Mire, un estímulo para dejar la mediocridad. En Mateo 13:10-12 nos dice: «10 Entonces, acercándose los discípulos, le dijeron: ¿Por qué les hablas por parábolas? 11 El respondiendo, les dijo: Porque a vosotros os es dado saber los misterios del reino de los cielos; mas a ellos no les es dado. 12 Porque a cualquiera que tiene, se le dará, y tendrá más; pero al que no tiene, aun lo que tiene le será quitado.» Al que tiene, dice la Biblia, y es diligente, y es responsable, y es cumplido, se le va a dar más; pero al que no tiene, o que recibió pero ha sido descuidado, como ese siervo malo y negligente, que a pesar de que recibió un talento fue y lo enterró y no lo puso a trabajar, aún lo que tiene le será quitado.

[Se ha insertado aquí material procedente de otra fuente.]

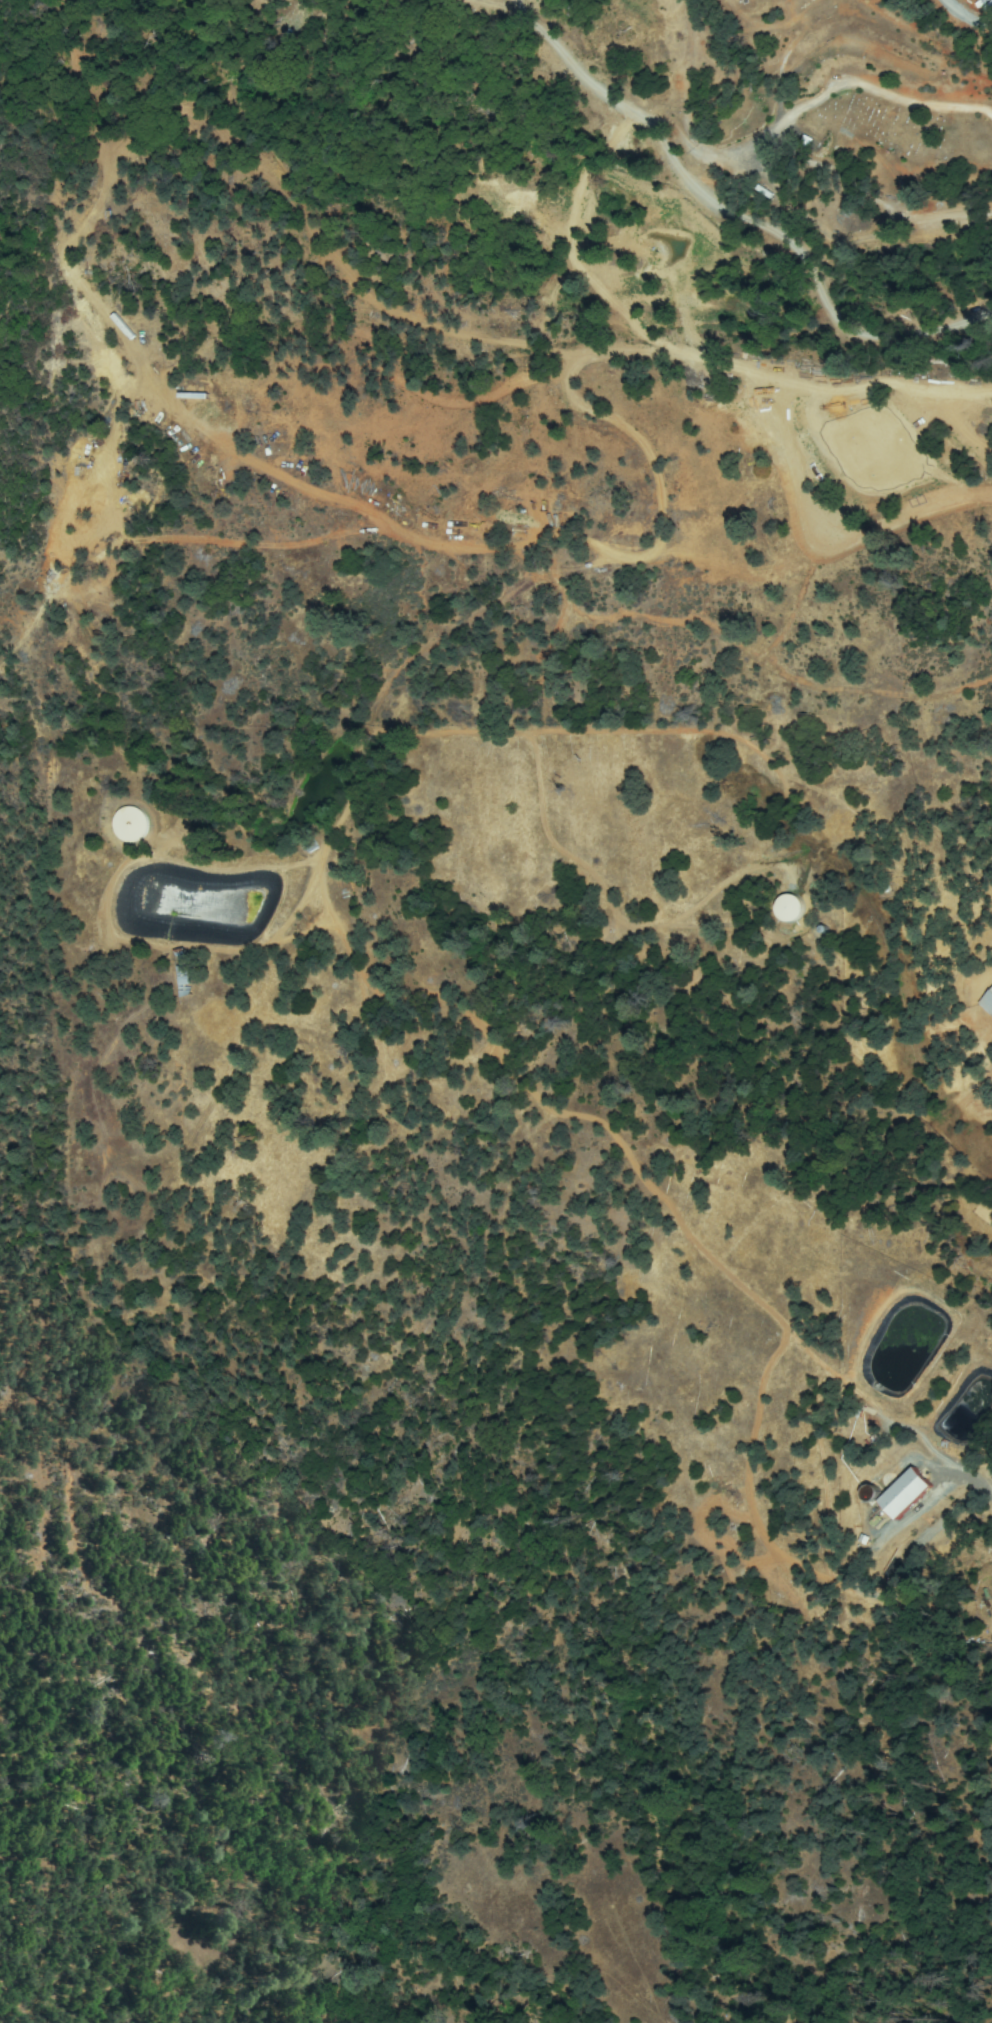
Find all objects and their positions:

Y veamos ahora el versículo 13: «13 Por eso les hablo por parábolas: porque viendo no ven, y oyendo no oyen, ni entienden.» Noten, oyen y ven, pero no quieren entender; no quieren entender, no quieren ver lo que es real delante de sus ojos: «14 De manera que se cumple en ellos la profecía de Isaías, que dijo: De oído oiréis, y no entenderéis; Y viendo veréis, y no percibiréis. 15 Porque el corazón de este pueblo se ha engrosado, Y con los oídos oyen pesadamente, Y han cerrado sus ojos; Para que no vean con los ojos, Y oigan con los oídos, Y con el corazón entiendan, Y se conviertan, Y yo los sane» ¿Sabe por qué estos no quieren oír?, ¿sabe por qué no quieren ver?, ¿sabe por qué no quieren cambiar? Porque son mediocres. Ven, oyen, entienden… pero están contentos con sus pecados. Por eso es que Cristo dice que les hablaba con parábolas, «porque viendo, no ven, porque oyendo, no entienden».

Pero luego nos dice: «16 Pero bienaventurados vuestros ojos, porque ven; y vuestros oídos, porque oyen. 17 Porque de cierto os digo, que muchos profetas y justos desearon ver lo que veis, y no lo vieron; y oír lo que oís, y no lo oyeron.» Lo que aquí Cristo está diciendo es: «Ustedes son más bendecidos que los antiguos».

Nosotros somos más bendecidos, porque los antiguos, las personas del Antiguo Testamento, oían que iba a venir un Redentor, oían que iba a venir un Mesías, oían que iba a venir un Dios hecho hombre.

Nosotros oímos y conocemos lo que ya ocurrió, aquí tenemos el testimonio fehaciente de eso. Usted y yo somos más bendecidos que los del Antiguo Testamento. Son palabras de Cristo.